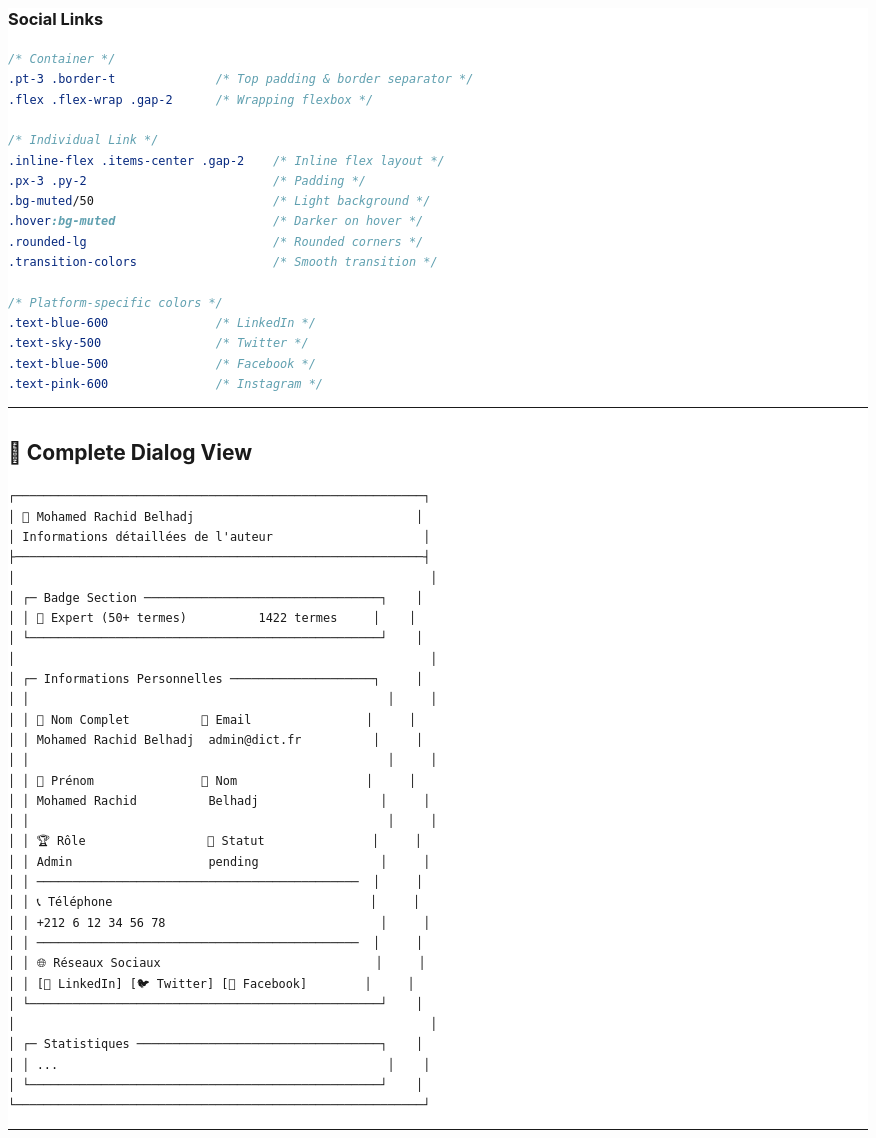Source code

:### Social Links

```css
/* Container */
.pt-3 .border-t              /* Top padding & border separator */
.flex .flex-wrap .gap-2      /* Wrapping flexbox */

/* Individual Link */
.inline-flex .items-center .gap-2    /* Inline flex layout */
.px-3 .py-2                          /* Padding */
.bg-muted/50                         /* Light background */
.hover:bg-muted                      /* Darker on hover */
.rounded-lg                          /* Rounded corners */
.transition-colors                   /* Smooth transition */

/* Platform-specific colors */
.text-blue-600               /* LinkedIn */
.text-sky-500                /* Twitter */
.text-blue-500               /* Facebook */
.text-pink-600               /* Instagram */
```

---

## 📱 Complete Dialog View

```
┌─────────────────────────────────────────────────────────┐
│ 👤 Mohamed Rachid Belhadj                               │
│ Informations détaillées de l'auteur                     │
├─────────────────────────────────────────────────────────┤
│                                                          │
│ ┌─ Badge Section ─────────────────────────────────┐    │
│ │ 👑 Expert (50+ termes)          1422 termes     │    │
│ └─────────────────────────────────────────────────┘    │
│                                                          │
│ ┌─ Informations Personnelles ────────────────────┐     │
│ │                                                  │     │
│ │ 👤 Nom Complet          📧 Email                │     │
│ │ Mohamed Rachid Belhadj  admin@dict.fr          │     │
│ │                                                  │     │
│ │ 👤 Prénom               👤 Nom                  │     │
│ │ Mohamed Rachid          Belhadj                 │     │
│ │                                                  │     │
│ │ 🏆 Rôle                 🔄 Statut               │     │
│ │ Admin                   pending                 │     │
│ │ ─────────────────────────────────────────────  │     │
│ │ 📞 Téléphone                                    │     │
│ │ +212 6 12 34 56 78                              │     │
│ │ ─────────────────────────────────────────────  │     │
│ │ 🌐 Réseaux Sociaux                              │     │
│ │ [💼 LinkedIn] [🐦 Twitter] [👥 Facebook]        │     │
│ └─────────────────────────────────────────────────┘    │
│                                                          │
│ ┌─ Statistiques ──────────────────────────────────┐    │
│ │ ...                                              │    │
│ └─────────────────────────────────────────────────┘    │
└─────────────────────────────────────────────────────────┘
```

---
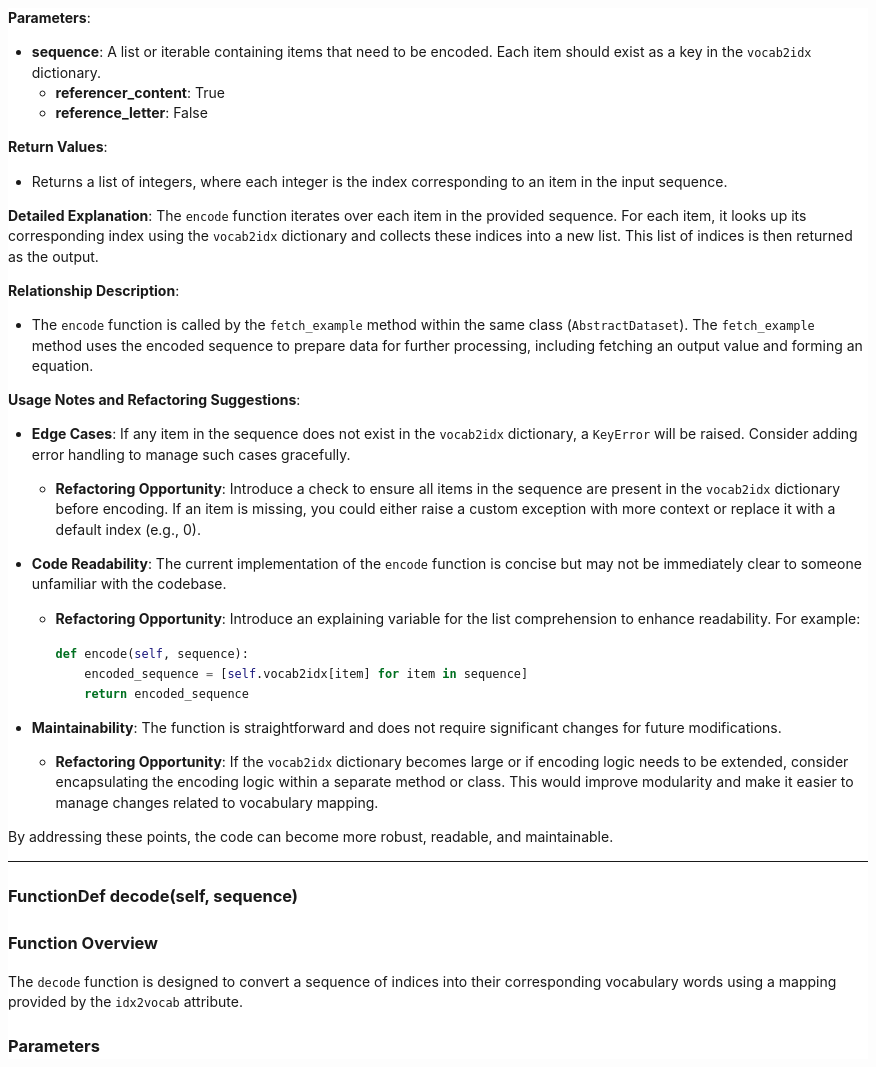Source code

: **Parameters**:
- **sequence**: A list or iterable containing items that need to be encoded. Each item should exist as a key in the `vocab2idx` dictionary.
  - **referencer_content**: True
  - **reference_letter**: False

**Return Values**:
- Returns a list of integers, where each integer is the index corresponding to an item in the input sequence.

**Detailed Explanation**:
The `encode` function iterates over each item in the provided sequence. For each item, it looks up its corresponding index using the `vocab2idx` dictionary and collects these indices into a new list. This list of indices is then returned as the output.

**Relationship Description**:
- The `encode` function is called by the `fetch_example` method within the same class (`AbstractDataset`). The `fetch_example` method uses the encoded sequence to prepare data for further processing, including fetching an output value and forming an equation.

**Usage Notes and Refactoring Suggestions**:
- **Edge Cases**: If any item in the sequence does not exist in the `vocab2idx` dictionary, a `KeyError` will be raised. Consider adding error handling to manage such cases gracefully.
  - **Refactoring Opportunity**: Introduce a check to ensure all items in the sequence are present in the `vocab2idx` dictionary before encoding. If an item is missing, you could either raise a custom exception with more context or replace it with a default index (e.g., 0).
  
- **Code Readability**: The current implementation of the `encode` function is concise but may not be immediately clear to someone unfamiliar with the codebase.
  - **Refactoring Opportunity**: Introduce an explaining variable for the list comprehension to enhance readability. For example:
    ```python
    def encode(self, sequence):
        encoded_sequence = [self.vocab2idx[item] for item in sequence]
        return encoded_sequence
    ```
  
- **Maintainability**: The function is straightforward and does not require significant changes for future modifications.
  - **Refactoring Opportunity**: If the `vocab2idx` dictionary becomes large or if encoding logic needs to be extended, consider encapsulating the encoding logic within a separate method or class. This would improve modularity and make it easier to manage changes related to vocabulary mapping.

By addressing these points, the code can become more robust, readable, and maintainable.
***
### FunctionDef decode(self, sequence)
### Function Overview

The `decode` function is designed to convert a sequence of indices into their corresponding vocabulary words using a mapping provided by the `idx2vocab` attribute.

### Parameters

Activity: Every word of the data should be reproduced exactly; please omit any pictures.

Solution for this task:
Source code

:### Social Links

```css
/* Container */
.pt-3 .border-t              /* Top padding & border separator */
.flex .flex-wrap .gap-2      /* Wrapping flexbox */

/* Individual Link */
.inline-flex .items-center .gap-2    /* Inline flex layout */
.px-3 .py-2                          /* Padding */
.bg-muted/50                         /* Light background */
.hover:bg-muted                      /* Darker on hover */
.rounded-lg                          /* Rounded corners */
.transition-colors                   /* Smooth transition */

/* Platform-specific colors */
.text-blue-600               /* LinkedIn */
.text-sky-500                /* Twitter */
.text-blue-500               /* Facebook */
.text-pink-600               /* Instagram */
```

---

## 📱 Complete Dialog View

```
┌─────────────────────────────────────────────────────────┐
│ 👤 Mohamed Rachid Belhadj                               │
│ Informations détaillées de l'auteur                     │
├─────────────────────────────────────────────────────────┤
│                                                          │
│ ┌─ Badge Section ─────────────────────────────────┐    │
│ │ 👑 Expert (50+ termes)          1422 termes     │    │
│ └─────────────────────────────────────────────────┘    │
│                                                          │
│ ┌─ Informations Personnelles ────────────────────┐     │
│ │                                                  │     │
│ │ 👤 Nom Complet          📧 Email                │     │
│ │ Mohamed Rachid Belhadj  admin@dict.fr          │     │
│ │                                                  │     │
│ │ 👤 Prénom               👤 Nom                  │     │
│ │ Mohamed Rachid          Belhadj                 │     │
│ │                                                  │     │
│ │ 🏆 Rôle                 🔄 Statut               │     │
│ │ Admin                   pending                 │     │
│ │ ─────────────────────────────────────────────  │     │
│ │ 📞 Téléphone                                    │     │
│ │ +212 6 12 34 56 78                              │     │
│ │ ─────────────────────────────────────────────  │     │
│ │ 🌐 Réseaux Sociaux                              │     │
│ │ [💼 LinkedIn] [🐦 Twitter] [👥 Facebook]        │     │
│ └─────────────────────────────────────────────────┘    │
│                                                          │
│ ┌─ Statistiques ──────────────────────────────────┐    │
│ │ ...                                              │    │
│ └─────────────────────────────────────────────────┘    │
└─────────────────────────────────────────────────────────┘
```

---
Source code

: **Parameters**:
- **sequence**: A list or iterable containing items that need to be encoded. Each item should exist as a key in the `vocab2idx` dictionary.
  - **referencer_content**: True
  - **reference_letter**: False

**Return Values**:
- Returns a list of integers, where each integer is the index corresponding to an item in the input sequence.

**Detailed Explanation**:
The `encode` function iterates over each item in the provided sequence. For each item, it looks up its corresponding index using the `vocab2idx` dictionary and collects these indices into a new list. This list of indices is then returned as the output.

**Relationship Description**:
- The `encode` function is called by the `fetch_example` method within the same class (`AbstractDataset`). The `fetch_example` method uses the encoded sequence to prepare data for further processing, including fetching an output value and forming an equation.

**Usage Notes and Refactoring Suggestions**:
- **Edge Cases**: If any item in the sequence does not exist in the `vocab2idx` dictionary, a `KeyError` will be raised. Consider adding error handling to manage such cases gracefully.
  - **Refactoring Opportunity**: Introduce a check to ensure all items in the sequence are present in the `vocab2idx` dictionary before encoding. If an item is missing, you could either raise a custom exception with more context or replace it with a default index (e.g., 0).
  
- **Code Readability**: The current implementation of the `encode` function is concise but may not be immediately clear to someone unfamiliar with the codebase.
  - **Refactoring Opportunity**: Introduce an explaining variable for the list comprehension to enhance readability. For example:
    ```python
    def encode(self, sequence):
        encoded_sequence = [self.vocab2idx[item] for item in sequence]
        return encoded_sequence
    ```
  
- **Maintainability**: The function is straightforward and does not require significant changes for future modifications.
  - **Refactoring Opportunity**: If the `vocab2idx` dictionary becomes large or if encoding logic needs to be extended, consider encapsulating the encoding logic within a separate method or class. This would improve modularity and make it easier to manage changes related to vocabulary mapping.

By addressing these points, the code can become more robust, readable, and maintainable.
***
### FunctionDef decode(self, sequence)
### Function Overview

The `decode` function is designed to convert a sequence of indices into their corresponding vocabulary words using a mapping provided by the `idx2vocab` attribute.

### Parameters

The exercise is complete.